-------- Data provided
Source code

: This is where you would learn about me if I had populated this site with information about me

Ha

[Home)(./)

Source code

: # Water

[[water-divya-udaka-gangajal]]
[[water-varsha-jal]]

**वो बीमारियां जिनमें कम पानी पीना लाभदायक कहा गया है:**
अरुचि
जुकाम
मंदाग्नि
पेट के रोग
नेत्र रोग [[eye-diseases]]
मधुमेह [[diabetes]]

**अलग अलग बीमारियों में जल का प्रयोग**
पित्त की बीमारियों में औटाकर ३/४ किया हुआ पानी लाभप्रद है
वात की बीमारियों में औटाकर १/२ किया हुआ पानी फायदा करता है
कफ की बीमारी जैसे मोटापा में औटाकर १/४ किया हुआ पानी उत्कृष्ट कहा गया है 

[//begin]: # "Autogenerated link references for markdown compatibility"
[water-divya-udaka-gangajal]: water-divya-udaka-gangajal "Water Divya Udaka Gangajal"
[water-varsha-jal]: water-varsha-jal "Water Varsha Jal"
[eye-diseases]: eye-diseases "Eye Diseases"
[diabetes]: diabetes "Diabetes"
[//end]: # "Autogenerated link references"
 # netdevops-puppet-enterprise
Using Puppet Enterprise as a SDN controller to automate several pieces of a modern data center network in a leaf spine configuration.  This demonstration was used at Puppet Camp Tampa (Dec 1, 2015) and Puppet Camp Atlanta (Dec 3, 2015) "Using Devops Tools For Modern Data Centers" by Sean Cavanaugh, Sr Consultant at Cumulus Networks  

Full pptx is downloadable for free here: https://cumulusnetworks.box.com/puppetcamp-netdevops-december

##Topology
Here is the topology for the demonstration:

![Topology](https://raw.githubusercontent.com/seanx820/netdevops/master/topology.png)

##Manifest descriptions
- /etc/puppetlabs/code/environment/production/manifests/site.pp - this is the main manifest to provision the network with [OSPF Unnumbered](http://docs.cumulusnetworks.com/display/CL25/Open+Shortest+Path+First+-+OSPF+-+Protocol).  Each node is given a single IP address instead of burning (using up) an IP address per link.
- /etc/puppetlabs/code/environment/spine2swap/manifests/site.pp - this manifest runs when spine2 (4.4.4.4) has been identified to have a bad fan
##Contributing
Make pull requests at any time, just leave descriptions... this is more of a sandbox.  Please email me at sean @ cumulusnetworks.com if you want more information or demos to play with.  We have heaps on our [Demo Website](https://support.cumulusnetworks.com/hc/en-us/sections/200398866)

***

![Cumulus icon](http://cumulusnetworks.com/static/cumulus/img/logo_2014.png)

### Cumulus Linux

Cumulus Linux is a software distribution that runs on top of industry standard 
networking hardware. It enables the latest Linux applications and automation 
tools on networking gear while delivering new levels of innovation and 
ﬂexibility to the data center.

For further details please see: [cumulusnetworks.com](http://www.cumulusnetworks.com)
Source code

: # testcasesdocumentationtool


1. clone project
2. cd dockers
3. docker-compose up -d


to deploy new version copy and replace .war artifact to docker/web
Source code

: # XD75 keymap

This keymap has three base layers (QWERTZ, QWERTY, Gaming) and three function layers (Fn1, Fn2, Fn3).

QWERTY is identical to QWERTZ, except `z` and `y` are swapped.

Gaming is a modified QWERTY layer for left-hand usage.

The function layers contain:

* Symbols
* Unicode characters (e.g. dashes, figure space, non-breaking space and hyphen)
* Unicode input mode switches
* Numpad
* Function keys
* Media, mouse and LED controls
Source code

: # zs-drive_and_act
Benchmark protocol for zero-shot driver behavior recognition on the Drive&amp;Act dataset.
----------------
Required work :: Starting with the line that contains "QWERTY is identical", copy each line through the end of the data exactly, and leave out all earlier lines.

Response for this exercise ::
QWERTY is identical to QWERTZ, except `z` and `y` are swapped.

Gaming is a modified QWERTY layer for left-hand usage.

The function layers contain:

* Symbols
* Unicode characters (e.g. dashes, figure space, non-breaking space and hyphen)
* Unicode input mode switches
* Numpad
* Function keys
* Media, mouse and LED controls
Source code

: # zs-drive_and_act
Benchmark protocol for zero-shot driver behavior recognition on the Drive&amp;Act dataset.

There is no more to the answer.